Speaking at the NHS Innovation Expo conference in Manchester, he said patients needed to have confidence that the NHS would look after personal data.
"The truth is that we will throw this all away if we lose the public's trust in our ability to look after their personal data securely," he said.
"Nothing matters more to us than our own health but we must also understand that for NHS patients, nothing matters more to them than confidence that the NHS will look after their own personal medical data with the highest standards of security.
"The truth is the NHS have not won the public's trust in our ability to do this as today's completely unacceptable data breach at the Dean Street surgery demonstrates."
The monthly newsletter was sent to patients signed up to the clinic's OptionE service, which lets people book appointments and receive test results by email.
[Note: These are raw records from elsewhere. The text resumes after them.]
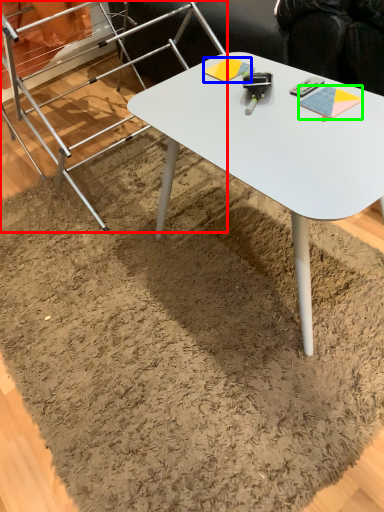
Question: Considering the real-world distances, which object is closest to ladder (highlighted by a red box)? notepad (highlighted by a blue box) or notepad (highlighted by a green box).

Choices:
 (A) notepad
 (B) notepad

Answer: (A)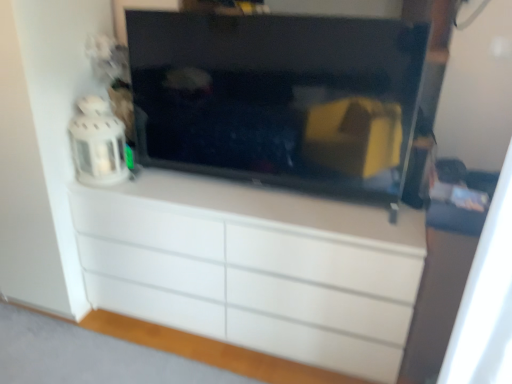
Question: From the image's perspective, is white glossy chest of drawers at center above or below black glossy tv at center?

Choices:
 (A) above
 (B) below

Answer: (B)

Question: In terms of width, does white glossy chest of drawers at center look wider or thinner when compared to black glossy tv at center?

Choices:
 (A) wide
 (B) thin

Answer: (A)

Question: Which of these objects is positioned closest to the white glossy chest of drawers at center?

Choices:
 (A) black glossy tv at center
 (B) white fabric curtain at right

Answer: (A)

Question: Which is farther from the white glossy chest of drawers at center?

Choices:
 (A) white fabric curtain at right
 (B) black glossy tv at center

Answer: (A)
The clinic originally tried to rectify its mistake by using Microsoft Outlook's recall feature.
This was followed by an email apology from Mr McOwan to patients.
Online magazine beyondpositive, which is for people living with or affected by HIV, said it had been contacted by patients affected by the breach.
Editor Tom Hayes said: "This is a huge breach of confidentiality."
He said trust between clinics and patients can take a long time to build up.
"One person who contacted us said they were going to transfer their care to another clinic because that trust had gone," he said.
"There may be friends finding out things about other friends because of this."
One patient said. "There are several names I recognise from the list and, while I am of course being discreet, I am not sure I trust every other person on the list to do the same."
The newsletter contained details of physiotherapy sessions, mindfulness stress reduction courses and new telephone consultation clinics run by the service.
Another patient whose details were exposed by the email said the NHS has "no way of controlling who sees this information now and, in the wrong hands, this list could be dynamite".
He told The Guardian: "I find it impossible to believe that in this day and age this can happen. I was able to scroll down the list and identify the names of a number of people who I knew, some of whom I was unaware of their status."
The Information Commissioner's Office (ICO), which can levy fines of up to £500,000 for significant data breaches, said on Twitter that it was investigating the matter.
The National Aids Trust said it was "deeply concerned" by the leak.
Chief executive Deborah Gold said: "Confidentiality is crucial to people living with HIV.
"Who people disclose their HIV status to is an extremely personal decision - this type of leak will be very distressing and should not have been possible."